On Tuesday, HP took an $8.8 billion write-down for the Autonomy acquisition. Hewlett-Packard Co. CEO Meg Whitman alleged that executives at Autonomy used various accounting tricks to make the British software company appear more profitable.
The Autonomy deal may amplify the pressure on HP to reshuffle its board of directors, which already had been overhauled after a series of previous embarrassments. The debacles, dating back to 2006, include prying into the personal phone records of reporters covering the company to its widely criticized hiring of Leo Apotheker as CEO after the company's previous leader, Mark Hurd, resigned amid questions about his relationship with a female contractor.
Although HP says it was duped into paying too much for Autonomy under the since-fired Apotheker, the deal ultimately was approved by 10 of its current 11 directors, including Whitman, who served on the board for eight months before being appointed as CEO in September 2011.

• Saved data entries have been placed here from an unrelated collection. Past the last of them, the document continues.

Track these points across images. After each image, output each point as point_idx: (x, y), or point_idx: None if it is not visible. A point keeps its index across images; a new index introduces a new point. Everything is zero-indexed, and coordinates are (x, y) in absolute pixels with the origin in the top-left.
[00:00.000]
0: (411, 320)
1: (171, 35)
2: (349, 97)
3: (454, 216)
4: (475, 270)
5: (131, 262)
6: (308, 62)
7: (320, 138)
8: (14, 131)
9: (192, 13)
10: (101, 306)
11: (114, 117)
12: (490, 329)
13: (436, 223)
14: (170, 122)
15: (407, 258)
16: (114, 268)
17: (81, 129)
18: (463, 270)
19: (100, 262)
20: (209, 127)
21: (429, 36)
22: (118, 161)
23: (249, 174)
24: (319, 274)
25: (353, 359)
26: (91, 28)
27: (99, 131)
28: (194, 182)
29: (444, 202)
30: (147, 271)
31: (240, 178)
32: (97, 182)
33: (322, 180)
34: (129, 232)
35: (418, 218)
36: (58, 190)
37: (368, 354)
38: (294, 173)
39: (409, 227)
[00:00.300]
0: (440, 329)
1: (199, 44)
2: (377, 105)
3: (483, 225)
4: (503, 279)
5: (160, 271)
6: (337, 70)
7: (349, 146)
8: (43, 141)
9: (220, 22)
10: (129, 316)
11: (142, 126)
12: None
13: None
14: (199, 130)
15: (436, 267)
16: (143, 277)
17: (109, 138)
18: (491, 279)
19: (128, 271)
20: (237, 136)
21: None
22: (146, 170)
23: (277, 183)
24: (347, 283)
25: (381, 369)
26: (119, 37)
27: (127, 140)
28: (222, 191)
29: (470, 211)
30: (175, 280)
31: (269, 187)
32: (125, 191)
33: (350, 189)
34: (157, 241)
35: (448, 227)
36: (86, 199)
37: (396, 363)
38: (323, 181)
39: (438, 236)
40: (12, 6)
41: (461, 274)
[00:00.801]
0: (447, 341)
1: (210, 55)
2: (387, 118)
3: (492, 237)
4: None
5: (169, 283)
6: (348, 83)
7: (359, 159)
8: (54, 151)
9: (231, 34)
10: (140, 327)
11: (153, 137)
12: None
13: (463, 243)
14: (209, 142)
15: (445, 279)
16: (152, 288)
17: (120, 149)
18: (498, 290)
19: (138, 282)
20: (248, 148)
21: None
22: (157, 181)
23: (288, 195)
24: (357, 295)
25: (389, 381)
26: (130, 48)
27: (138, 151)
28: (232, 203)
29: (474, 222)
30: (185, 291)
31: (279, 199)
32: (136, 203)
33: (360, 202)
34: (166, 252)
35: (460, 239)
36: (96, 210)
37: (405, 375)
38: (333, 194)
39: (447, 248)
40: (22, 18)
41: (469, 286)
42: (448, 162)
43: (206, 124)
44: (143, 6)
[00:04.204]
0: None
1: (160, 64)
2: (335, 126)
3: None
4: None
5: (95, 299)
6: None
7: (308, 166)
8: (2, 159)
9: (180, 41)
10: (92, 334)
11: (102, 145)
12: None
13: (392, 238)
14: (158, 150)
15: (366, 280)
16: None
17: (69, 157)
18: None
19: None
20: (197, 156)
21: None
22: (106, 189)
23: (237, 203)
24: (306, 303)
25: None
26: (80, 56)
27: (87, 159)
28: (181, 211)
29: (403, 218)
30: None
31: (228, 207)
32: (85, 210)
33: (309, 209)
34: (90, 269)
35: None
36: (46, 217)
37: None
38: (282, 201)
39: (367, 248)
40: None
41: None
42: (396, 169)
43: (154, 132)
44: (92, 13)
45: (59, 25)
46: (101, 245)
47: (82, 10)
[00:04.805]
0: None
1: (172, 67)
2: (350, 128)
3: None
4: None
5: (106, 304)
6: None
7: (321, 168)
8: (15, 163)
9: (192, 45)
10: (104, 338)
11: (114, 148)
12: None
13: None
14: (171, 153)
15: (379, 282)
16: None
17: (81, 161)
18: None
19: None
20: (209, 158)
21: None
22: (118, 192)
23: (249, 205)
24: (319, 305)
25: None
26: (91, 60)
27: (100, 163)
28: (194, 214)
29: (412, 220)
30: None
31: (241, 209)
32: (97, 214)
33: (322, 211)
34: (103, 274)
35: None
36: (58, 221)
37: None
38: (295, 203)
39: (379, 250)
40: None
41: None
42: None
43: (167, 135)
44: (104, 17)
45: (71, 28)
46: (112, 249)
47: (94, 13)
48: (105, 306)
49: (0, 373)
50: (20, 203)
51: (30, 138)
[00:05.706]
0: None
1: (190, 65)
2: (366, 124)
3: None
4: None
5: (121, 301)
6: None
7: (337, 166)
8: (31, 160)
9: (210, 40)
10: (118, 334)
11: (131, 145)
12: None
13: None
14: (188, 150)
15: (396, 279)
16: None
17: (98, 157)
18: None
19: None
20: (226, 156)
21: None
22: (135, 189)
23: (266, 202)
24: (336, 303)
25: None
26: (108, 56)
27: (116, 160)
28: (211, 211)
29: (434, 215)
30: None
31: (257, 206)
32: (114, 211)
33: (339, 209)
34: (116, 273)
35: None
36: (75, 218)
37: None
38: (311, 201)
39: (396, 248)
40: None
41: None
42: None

Only shareholder activist Ralph Whitworth wasn't on the board when HP authorized Apotheker to buy Autonomy in August 2011. Just five weeks after the deal was announced, HP's directors fired Apotheker, a move some analysts trace to the company's almost immediate remorse over the Autonomy acquisition.
But Apotheker's ouster may not be enough to placate shareholders who are seething with renewed anger over the deal. The allegation that Autonomy had been "willfully" deceptive leading up to HP's purchase raises the specter of a criminal investigation. It also opens a torrent of potentially distracting class-action lawsuits on behalf of shareholders alleging HP's board was negligent.
"When I talk to investors, that is what they are concerned about: the credibility of the board," said Sterne Agee analyst Shaw Wu. "There already has been a lot of turmoil at this company, but maybe they still need more change."
Wu said he isn't even sure Whitman's job as CEO is safe because of her presence on the board when the Autonomy deal was approved.
In a research note, Topeka Capital Markets analyst Brian White called for a new purge of HP's board.
Whitman said she regrets voting in favor of the Autonomy acquisition while insisting HP did its due diligence. That was an assertion echoed by Apotheker in a prepared statement.
HP Chairman Ray Lane, who joined the board when Apotheker was hired in 2010, still wasn't available for an interview as of late Tuesday, according to company spokesman Michael Thacker.
Mark Williams, a finance professor at Boston University and a former bank examiner for the Federal Reserve, called HP's accusations against Autonomy "due diligence deflection".
"Just to say 'we paid too much because of fraud' doesn't negate the fact of inadequate due diligence," said Williams. "Some responsibility needs to come back to HP."
At least one of HP's board members, McKesson Corp. CEO John Hammergren, has experience the aftermath of an accounting scandal. McKesson named Hammergren as its CEO after revealing it had been conned into buying software maker HBO & Co. for $12 billion in 1999. The accounting fraud wiped out half of McKesson's market value. The San Francisco company has since bounced back under Hammergren, but the comeback took years to pull off.
Investors are losing hope that HP will rebound because the company has made so many questionable decisions in the five years since Apple Inc.'s release of the first iPhone changed the way people use technology. The upheaval has reduced demand for HP's PCs and printers.